Another aspect the author didn’t touch on as much as I thought necessary was luck. He preaches gratitude to be able to create art as a living, but goes on to say that it might not be for everyone. That it’s too hard to do, it demands too much. Again, there is some truth to that, but look someone in the eyes who has to work 12 hour shifts every day in the oil fields and tell me making art and struggling in a city is “too hard.” I don’t think the author acknowledged getting lucky nearly enough; knowing the right people at the right time and taking the right risks is just as (if not more) important to making it as an artist as the actual quality of the art (which while subjective, still has to have some objective appeal).

The last bit, and the reason it took so long to get to the review, was that it wasn’t enjoyable to read. It didn’t engage me, it didn’t demand anything from me. I learned some things that I will take with me when making art going forward, but as a written piece I wasn’t impressed. Not every written work has to be deeply profound, but this books lessons are almost two to three bite size chunks of ideas rather than one cohesive whole. It felt half-baked, unrefined, almost unedited. I expected more.

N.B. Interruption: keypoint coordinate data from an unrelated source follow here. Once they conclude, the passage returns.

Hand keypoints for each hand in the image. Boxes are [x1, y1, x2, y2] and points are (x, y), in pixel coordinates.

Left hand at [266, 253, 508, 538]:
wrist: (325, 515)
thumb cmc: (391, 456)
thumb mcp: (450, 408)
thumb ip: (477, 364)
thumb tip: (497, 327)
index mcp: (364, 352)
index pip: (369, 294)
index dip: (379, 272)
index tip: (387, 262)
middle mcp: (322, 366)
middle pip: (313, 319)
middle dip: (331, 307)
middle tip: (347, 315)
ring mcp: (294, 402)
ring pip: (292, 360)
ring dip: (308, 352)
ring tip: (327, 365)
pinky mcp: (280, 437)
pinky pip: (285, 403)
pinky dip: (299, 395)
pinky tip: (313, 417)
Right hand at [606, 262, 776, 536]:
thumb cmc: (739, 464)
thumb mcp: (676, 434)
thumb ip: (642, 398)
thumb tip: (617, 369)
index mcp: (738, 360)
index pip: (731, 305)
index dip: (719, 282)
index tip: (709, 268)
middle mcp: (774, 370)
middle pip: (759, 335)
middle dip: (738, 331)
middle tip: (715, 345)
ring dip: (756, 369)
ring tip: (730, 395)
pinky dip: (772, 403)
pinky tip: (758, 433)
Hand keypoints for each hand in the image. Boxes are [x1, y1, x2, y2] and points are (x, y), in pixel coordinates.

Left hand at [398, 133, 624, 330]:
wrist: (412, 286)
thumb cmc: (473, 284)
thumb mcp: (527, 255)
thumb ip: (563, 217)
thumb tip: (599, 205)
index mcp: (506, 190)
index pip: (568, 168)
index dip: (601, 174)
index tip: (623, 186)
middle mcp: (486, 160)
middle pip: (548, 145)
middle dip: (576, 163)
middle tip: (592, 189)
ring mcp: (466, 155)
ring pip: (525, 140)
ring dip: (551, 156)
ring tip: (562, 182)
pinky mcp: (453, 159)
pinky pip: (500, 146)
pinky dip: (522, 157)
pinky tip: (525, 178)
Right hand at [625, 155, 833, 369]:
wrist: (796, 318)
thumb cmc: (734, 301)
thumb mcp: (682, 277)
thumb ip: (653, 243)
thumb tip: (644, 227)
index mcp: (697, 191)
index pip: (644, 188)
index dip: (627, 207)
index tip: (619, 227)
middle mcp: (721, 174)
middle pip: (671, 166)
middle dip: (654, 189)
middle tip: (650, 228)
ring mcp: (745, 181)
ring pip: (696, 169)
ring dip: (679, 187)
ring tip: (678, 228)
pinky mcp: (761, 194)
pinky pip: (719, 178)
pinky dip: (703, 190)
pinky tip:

While there were some true pieces of wisdom in this, I was overall disappointed. I wasn’t excited to read more, many of the lessons were contradictory, and it was a slog to get through. I might consider returning to it in five to ten years to see if my perspective changes, but as it stands I can only recommend reading this as follows: when you’re feeling uninspired, flip to a random chapter, and read it. Do this sparingly to help yourself out of a rut; do it too often and you may end up with more questions than answers.